Same-Sex Marriage: State Legislatures to County Family Courts

Here come the lawsuits.  In the wake of the SCOTUS ruling in June striking down same-sex marriage bans and granting federal benefits to same-sex married couples, many couples are finding their way to court houses across the country.

Most states that have what could be called "gay-friendly" legislatures, something that we would expect changes over time, have already passed laws specifically granting gay couples the right to marry in a dozen states.  So the strategy among proponents of the notion of gay marriage has shifted from the state capitols to the county courthouses.

In Santa Fe County, NM, for example, a family court judge ordered the county clerk's office to issue marriage licenses to couples without regard to their gender or sexual orientation, ruling within a brief hearing that doing so was now unconstitutional.  At the time of this blog post, 7 counties in New Mexico have followed suit.

In neighboring Texas, the Supreme Court has scheduled oral arguments for November in two cases where same-sex married couples were granted divorces from Texas county family courts.  The Texas Attorney General has intervened in the divorce proceedings, asserting the divorces issued by the family courts are invalid because they implicitly recognize same-sex marriage; something proscribed by Texas law.

Cases in Tennessee and Kentucky are also percolating through the state courts, testing state laws proscribing same-sex marriage.  In one of the several cases pending in Kentucky, one-half of a same-sex married couple is on trial for murder and the issue in the court is whether his "better-half" can be compelled to testify, or whether he should be granted spousal immunity.

In another high-profile case from Franklin County, Kentucky, a same-sex couple filed suit against the Governor on grounds that Kentucky's outright constitutional ban of same-sex marriages violates the Equal Protection clauses of the U.S. and Kentucky constitutions.  This is the same issue that was decided in California in the SCOTUS Windsor case.

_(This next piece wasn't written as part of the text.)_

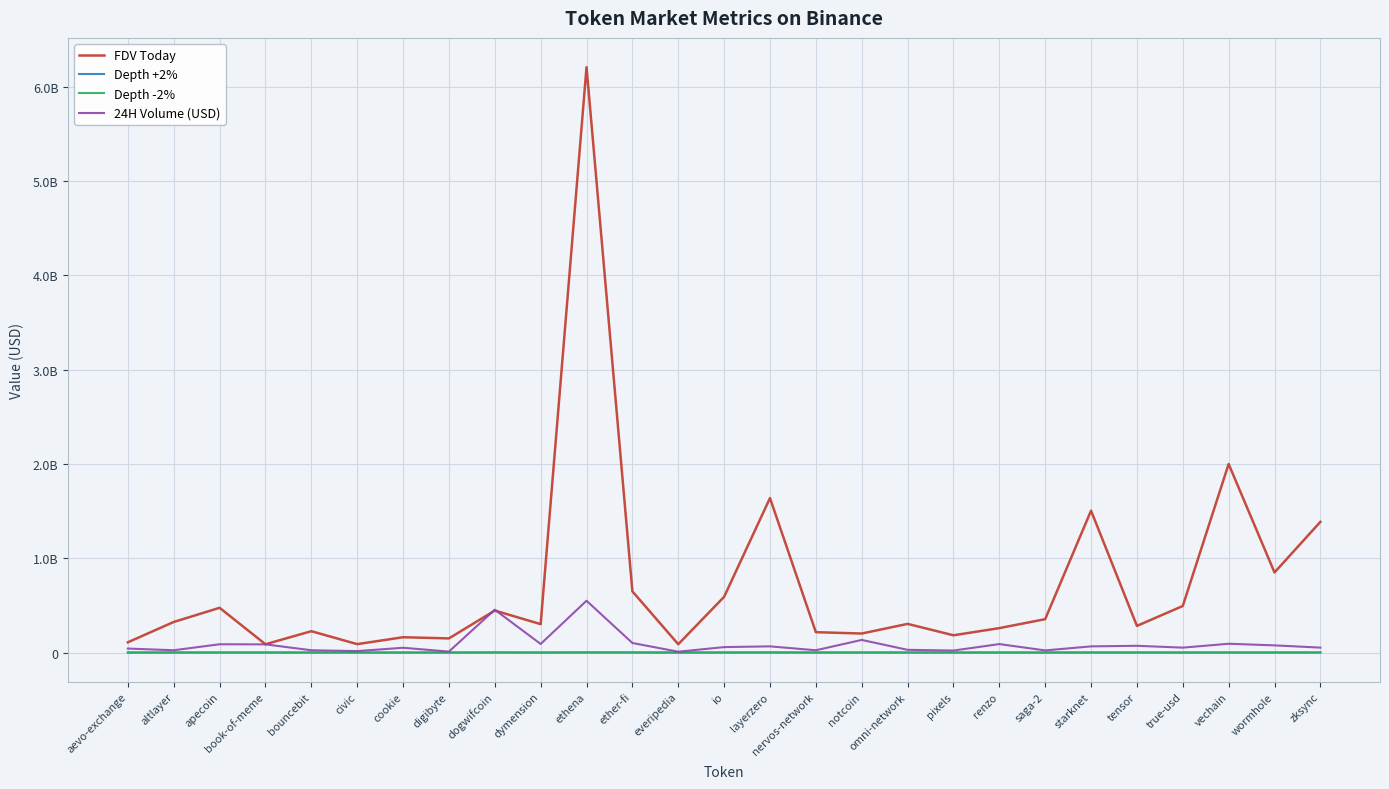

At aevo-exchange, list the series in order from largest to smallest.

FDV Today, 24H Volume (USD), Depth -2%, Depth +2%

Currently, there are too many same-sex marriage cases to track unless you are a law professor or law student writing a law review article on the subject.  Unlike the SCOTUS' 1973 Roe v Wade decision, considered the height of judicial activism, which created a sweeping constitutional ban on anti-abortion legislation, last term's same-sex marriage decision adopted a state-by-state approach.

While the momentum toward recognition of same-sex marriage as a civil right has gained steam since we here at the Law Blogger picked-up on the issue back in 2009, it will take at least a quarter century for the current dust to settle.  At least that is our prediction.